Ces nouvelles dispositions, comme les anciennes, ne s’appliquent pas aux sociétés anonymes et aux sociétés en commandite par actions, qui bénéficient d’un régime dérogatoire prévu à l’article L 225-110 du Code de commerce, aux termes duquel le droit de vote appartient à l’usufruitier dans les assemblées générales ordinaires et au nu-propriétaire dans les assemblées générales extraordinaires, sauf dérogation des statuts.

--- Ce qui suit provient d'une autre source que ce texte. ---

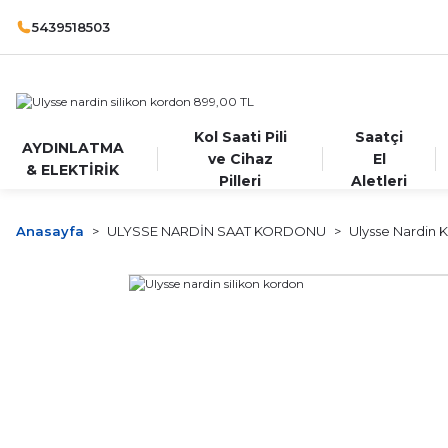
5439518503
Kol Saati Pili
Saatçi
AYDINLATMA
ve Cihaz
El
& ELEKTİRİK
Pilleri
Aletleri
Anasayfa
ULYSSE NARDİN SAAT KORDONU
Ulysse Nardin K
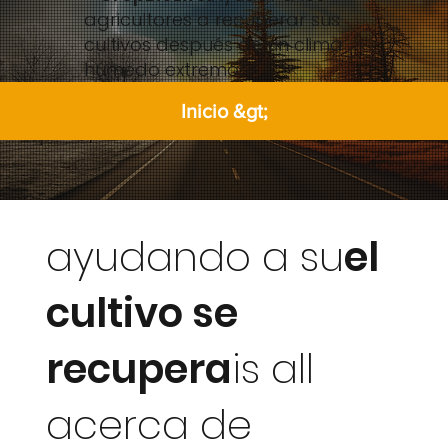
agricultores a recuperar sus
cultivos después de un clima
húmedo extremo.
Inicio &gt;
ayudando a su
el
cultivo se
recupera
is all
acerca de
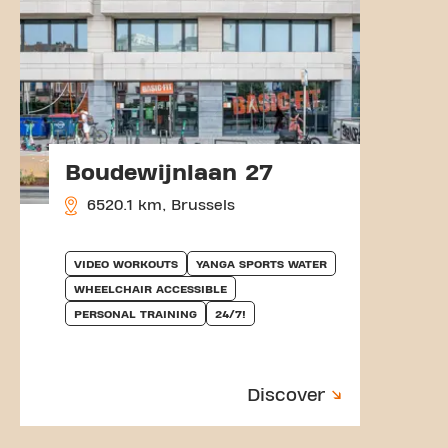
Boudewijnlaan 27
6520.1 km, Brussels
VIDEO WORKOUTS
YANGA SPORTS WATER
WHEELCHAIR ACCESSIBLE
PERSONAL TRAINING
24/7!
Discover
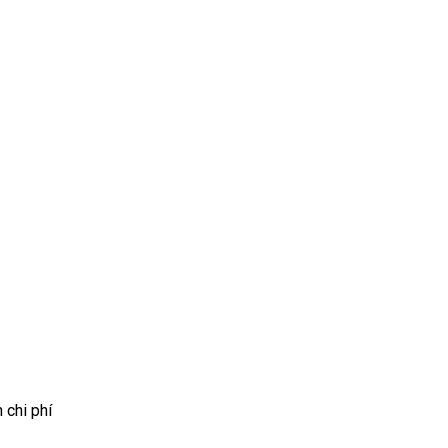
 chi phí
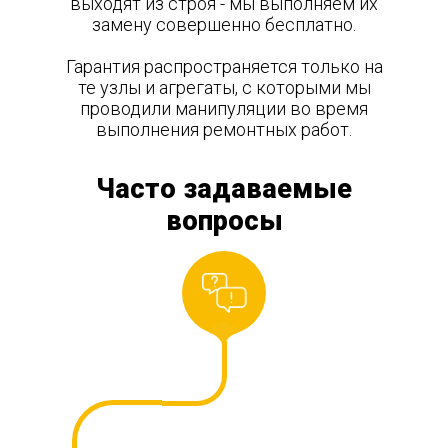
выходят из строя - мы выполняем их
замену совершенно бесплатно.
Гарантия распространяется только на
те узлы и агрегаты, с которыми мы
проводили манипуляции во время
выполнения ремонтных работ.
Часто задаваемые
вопросы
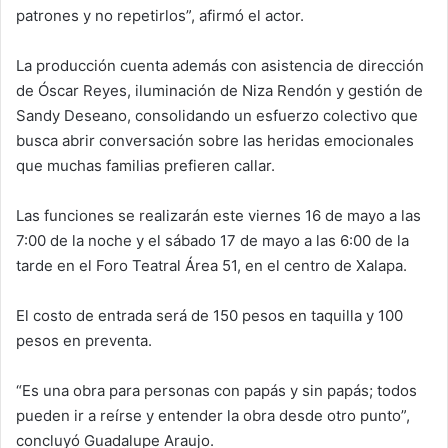
patrones y no repetirlos”, afirmó el actor.
La producción cuenta además con asistencia de dirección
de Óscar Reyes, iluminación de Niza Rendón y gestión de
Sandy Deseano, consolidando un esfuerzo colectivo que
busca abrir conversación sobre las heridas emocionales
que muchas familias prefieren callar.
Las funciones se realizarán este viernes 16 de mayo a las
7:00 de la noche y el sábado 17 de mayo a las 6:00 de la
tarde en el Foro Teatral Área 51, en el centro de Xalapa.
El costo de entrada será de 150 pesos en taquilla y 100
pesos en preventa.
“Es una obra para personas con papás y sin papás; todos
pueden ir a reírse y entender la obra desde otro punto”,
concluyó Guadalupe Araujo.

3. Les statuts peuvent toujours aménager la répartition du droit de vote issue de la loi nouvelle entre nu-propriétaire et usufruitier. Mais encore faut-il qu’ils ne dérogent pas au droit des biens ; par exemple, ils ne peuvent pas réserver le vote sur l’affectation des bénéfices au nu-propriétaire car cela serait contraire aux droits accordés à l’usufruitier par l’article 578 du Code civil (Cass. com. 31-3-2004 n° 624 : RJDA 6/04 n° 711).
En outre, une clause statutaire conférant tous les droits de vote à l'usufruitier ne dispenserait pas, à notre avis, de l'obligation de soumettre à l'accord du nu-propriétaire les décisions collectives nécessitant l'unanimité des associés puisque ce dernier a la qualité d'associé.
Droit de participer aux décisions collectives
4. Jusqu'à présent, aucune disposition légale spécifique ne régissait le droit du nu-propriétaire et de l’usufruitier de participer aux assemblées.
Dans un souci de sécurisation et de clarification, la loi nouvelle pose pour principe le droit pour le nu-propriétaire et l'usufruitier de participer aux décisions collectives, quel que soit le titulaire du droit de vote et sans que les statuts puissent y déroger (C. civ. art. 1844 modifié ; Loi art. 3).
Cette disposition consacre la jurisprudence reconnaissant au nu-propriétaire le droit de participer à toutes les assemblées, même celles dans lesquelles le droit de vote est exercé par l'usufruitier (Cass. com. 4-1-1994 : RJDA 5/94 n° 526 ; Cass. 2e civ. 13-7-2005 n° 1252 : RJDA 11/05 n° 1224 ; Cass. com. 2-12-2008 n° 08-13.185 : RJDA 3/09 n° 231).
La loi garantit un droit équivalent à l’usufruitier, sans qu’il soit nécessaire de l’inscrire dans les statuts, et peu important que ce dernier n'ait pas la qualité d’associé.
5. Conséquences de ce principe nouveau : l'usufruitier doit être convoqué à toutes les assemblées, et a le même droit d’information que le nu-propriétaire ; de même, en cas de consultation écrite, l’usufruitier doit être informé de la consultation et de son objet même si le droit de vote est exercé par le nu-propriétaire. Cette nouveauté rend caduque la jurisprudence antérieure ayant écarté la nullité d'une assemblée générale appelée à prendre une décision ne portant pas sur l'affectation des bénéfices au motif que l'usufruitier n'a pas été convoqué pour y participer (Cass. 3e civ. 15-9-2016 n° 15-15.172 FS-PB : RJDA 12/16 n° 869).
Les nouvelles règles s’appliquent à l’ensemble des sociétés y compris aux sociétés anonymes et aux sociétés en commandite par actions, pour lesquelles il n’existe pas de texte spécial régissant la participation des actionnaires aux décisions collectives.
Ces règles s'appliquent aussi à la location de parts ou d'actions car, pour l'exercice des droits attachés à des parts ou actions louées autres que le droit de vote, le bailleur est considéré comme leur nu-propriétaire et le locataire comme leur usufruitier (C. com. art. L 239-3, al. 2).